* _TASK ITEM_: Extract verbatim the lines starting at the one containing "Ketua Majelis Rakyat" and ending at the one containing "menyelesaikan ibadah hajinya untuk memberi", both included.

(Entries from a collection)
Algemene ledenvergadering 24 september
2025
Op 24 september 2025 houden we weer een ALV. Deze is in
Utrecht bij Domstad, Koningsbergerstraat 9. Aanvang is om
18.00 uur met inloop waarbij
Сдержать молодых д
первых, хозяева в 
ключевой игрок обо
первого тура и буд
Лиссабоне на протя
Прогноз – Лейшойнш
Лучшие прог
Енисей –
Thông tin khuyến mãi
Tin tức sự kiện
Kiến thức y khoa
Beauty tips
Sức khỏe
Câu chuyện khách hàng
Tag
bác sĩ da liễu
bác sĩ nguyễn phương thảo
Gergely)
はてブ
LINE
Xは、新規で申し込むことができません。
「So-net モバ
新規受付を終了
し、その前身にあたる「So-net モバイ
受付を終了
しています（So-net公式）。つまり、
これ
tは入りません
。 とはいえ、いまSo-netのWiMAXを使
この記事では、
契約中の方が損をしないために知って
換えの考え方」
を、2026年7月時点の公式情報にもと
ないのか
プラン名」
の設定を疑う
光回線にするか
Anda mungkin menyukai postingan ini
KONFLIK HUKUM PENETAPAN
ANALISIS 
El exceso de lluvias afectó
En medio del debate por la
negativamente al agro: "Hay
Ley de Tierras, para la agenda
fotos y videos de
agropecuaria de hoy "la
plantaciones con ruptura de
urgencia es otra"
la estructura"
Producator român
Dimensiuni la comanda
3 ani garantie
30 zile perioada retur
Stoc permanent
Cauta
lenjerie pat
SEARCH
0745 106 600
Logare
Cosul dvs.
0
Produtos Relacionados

...

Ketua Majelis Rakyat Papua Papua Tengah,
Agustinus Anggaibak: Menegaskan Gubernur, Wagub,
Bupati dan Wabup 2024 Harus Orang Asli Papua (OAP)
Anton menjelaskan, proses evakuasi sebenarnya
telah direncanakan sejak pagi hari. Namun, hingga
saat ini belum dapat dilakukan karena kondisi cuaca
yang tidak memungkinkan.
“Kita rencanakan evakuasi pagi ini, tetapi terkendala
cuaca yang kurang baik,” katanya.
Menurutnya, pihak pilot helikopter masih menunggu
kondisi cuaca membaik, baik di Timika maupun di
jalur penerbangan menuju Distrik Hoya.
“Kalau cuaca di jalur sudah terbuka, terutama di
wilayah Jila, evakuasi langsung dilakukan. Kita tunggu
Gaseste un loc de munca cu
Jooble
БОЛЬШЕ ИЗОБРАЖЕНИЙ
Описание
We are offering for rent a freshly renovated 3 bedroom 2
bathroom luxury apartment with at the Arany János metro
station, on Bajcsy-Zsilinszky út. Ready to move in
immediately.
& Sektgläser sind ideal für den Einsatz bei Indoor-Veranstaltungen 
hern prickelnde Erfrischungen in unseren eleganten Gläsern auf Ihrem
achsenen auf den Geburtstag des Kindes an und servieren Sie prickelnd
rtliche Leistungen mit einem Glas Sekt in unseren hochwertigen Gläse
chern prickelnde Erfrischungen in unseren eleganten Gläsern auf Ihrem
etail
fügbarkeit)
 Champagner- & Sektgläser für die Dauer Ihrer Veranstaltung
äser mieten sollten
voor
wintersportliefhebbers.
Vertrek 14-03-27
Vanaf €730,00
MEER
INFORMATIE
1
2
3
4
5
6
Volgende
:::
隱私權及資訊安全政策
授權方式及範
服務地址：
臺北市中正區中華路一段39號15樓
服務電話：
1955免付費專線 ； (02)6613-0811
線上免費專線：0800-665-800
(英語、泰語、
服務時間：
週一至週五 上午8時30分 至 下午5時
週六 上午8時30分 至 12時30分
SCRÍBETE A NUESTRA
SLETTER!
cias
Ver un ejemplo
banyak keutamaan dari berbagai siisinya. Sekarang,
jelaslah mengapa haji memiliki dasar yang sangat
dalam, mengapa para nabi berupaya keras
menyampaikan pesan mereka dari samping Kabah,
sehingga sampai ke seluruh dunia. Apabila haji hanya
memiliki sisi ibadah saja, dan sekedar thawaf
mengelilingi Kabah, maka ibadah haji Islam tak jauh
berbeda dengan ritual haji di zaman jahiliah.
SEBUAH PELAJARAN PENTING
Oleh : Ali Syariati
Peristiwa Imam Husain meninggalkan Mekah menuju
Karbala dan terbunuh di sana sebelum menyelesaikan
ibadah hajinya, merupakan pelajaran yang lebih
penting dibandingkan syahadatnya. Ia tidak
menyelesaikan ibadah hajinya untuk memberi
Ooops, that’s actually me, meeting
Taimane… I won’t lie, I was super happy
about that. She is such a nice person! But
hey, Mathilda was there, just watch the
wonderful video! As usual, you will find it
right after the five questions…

---

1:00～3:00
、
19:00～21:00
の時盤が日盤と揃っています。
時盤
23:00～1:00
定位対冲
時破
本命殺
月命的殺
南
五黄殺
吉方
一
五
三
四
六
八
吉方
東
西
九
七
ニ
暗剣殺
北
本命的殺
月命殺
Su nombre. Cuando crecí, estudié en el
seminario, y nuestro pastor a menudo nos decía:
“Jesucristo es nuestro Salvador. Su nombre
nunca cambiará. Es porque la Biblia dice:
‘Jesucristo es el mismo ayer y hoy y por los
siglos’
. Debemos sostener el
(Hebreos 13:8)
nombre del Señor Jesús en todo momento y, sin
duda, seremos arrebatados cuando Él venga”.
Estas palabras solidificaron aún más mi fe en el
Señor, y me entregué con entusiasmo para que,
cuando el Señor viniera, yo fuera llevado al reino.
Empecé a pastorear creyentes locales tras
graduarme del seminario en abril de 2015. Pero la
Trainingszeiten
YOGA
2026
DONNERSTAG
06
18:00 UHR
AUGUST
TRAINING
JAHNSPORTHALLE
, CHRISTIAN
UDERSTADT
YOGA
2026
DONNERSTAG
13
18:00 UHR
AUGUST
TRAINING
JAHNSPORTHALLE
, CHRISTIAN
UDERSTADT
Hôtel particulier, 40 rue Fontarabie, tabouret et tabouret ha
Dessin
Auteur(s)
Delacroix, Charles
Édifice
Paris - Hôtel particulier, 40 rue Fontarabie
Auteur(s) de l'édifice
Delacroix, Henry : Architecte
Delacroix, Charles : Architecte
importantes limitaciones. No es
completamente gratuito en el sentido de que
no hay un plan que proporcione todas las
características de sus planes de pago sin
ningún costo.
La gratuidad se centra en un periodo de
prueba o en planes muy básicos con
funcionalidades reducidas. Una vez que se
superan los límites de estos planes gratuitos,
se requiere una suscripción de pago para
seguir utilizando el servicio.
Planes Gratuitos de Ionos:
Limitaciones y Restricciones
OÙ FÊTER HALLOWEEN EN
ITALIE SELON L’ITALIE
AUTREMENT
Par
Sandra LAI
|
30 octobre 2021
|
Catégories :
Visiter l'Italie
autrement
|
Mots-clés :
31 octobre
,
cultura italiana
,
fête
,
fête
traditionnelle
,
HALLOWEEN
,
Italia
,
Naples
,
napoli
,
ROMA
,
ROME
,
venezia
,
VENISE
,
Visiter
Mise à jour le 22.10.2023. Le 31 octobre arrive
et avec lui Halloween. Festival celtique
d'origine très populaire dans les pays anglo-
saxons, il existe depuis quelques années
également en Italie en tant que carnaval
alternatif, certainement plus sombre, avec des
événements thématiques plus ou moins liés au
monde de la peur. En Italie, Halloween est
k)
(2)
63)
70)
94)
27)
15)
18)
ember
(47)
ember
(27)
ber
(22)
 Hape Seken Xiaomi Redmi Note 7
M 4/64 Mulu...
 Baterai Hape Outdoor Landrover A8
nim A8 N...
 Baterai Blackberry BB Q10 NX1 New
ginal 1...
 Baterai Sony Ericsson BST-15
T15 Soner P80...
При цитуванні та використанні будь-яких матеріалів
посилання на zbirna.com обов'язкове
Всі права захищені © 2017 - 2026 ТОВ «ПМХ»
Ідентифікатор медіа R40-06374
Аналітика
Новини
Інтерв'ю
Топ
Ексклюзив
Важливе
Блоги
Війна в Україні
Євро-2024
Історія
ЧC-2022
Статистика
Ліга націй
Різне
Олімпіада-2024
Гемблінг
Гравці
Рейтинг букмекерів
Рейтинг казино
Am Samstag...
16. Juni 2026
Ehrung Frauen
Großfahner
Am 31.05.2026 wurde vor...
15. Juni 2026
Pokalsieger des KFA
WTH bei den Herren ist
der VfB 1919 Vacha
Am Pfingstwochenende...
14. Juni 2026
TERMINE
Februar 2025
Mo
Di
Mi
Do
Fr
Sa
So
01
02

* _EXERCISE RESPONSE_:
Ketua Majelis Rakyat Papua Papua Tengah,
Agustinus Anggaibak: Menegaskan Gubernur, Wagub,
Bupati dan Wabup 2024 Harus Orang Asli Papua (OAP)
Anton menjelaskan, proses evakuasi sebenarnya
telah direncanakan sejak pagi hari. Namun, hingga
saat ini belum dapat dilakukan karena kondisi cuaca
yang tidak memungkinkan.
“Kita rencanakan evakuasi pagi ini, tetapi terkendala
cuaca yang kurang baik,” katanya.
Menurutnya, pihak pilot helikopter masih menunggu
kondisi cuaca membaik, baik di Timika maupun di
jalur penerbangan menuju Distrik Hoya.
“Kalau cuaca di jalur sudah terbuka, terutama di
wilayah Jila, evakuasi langsung dilakukan. Kita tunggu
Gaseste un loc de munca cu
Jooble
БОЛЬШЕ ИЗОБРАЖЕНИЙ
Описание
We are offering for rent a freshly renovated 3 bedroom 2
bathroom luxury apartment with at the Arany János metro
station, on Bajcsy-Zsilinszky út. Ready to move in
immediately.
& Sektgläser sind ideal für den Einsatz bei Indoor-Veranstaltungen 
hern prickelnde Erfrischungen in unseren eleganten Gläsern auf Ihrem
achsenen auf den Geburtstag des Kindes an und servieren Sie prickelnd
rtliche Leistungen mit einem Glas Sekt in unseren hochwertigen Gläse
chern prickelnde Erfrischungen in unseren eleganten Gläsern auf Ihrem
etail
fügbarkeit)
 Champagner- & Sektgläser für die Dauer Ihrer Veranstaltung
äser mieten sollten
voor
wintersportliefhebbers.
Vertrek 14-03-27
Vanaf €730,00
MEER
INFORMATIE
1
2
3
4
5
6
Volgende
:::
隱私權及資訊安全政策
授權方式及範
服務地址：
臺北市中正區中華路一段39號15樓
服務電話：
1955免付費專線 ； (02)6613-0811
線上免費專線：0800-665-800
(英語、泰語、
服務時間：
週一至週五 上午8時30分 至 下午5時
週六 上午8時30分 至 12時30分
SCRÍBETE A NUESTRA
SLETTER!
cias
Ver un ejemplo
banyak keutamaan dari berbagai siisinya. Sekarang,
jelaslah mengapa haji memiliki dasar yang sangat
dalam, mengapa para nabi berupaya keras
menyampaikan pesan mereka dari samping Kabah,
sehingga sampai ke seluruh dunia. Apabila haji hanya
memiliki sisi ibadah saja, dan sekedar thawaf
mengelilingi Kabah, maka ibadah haji Islam tak jauh
berbeda dengan ritual haji di zaman jahiliah.
SEBUAH PELAJARAN PENTING
Oleh : Ali Syariati
Peristiwa Imam Husain meninggalkan Mekah menuju
Karbala dan terbunuh di sana sebelum menyelesaikan
ibadah hajinya, merupakan pelajaran yang lebih
penting dibandingkan syahadatnya. Ia tidak
menyelesaikan ibadah hajinya untuk memberi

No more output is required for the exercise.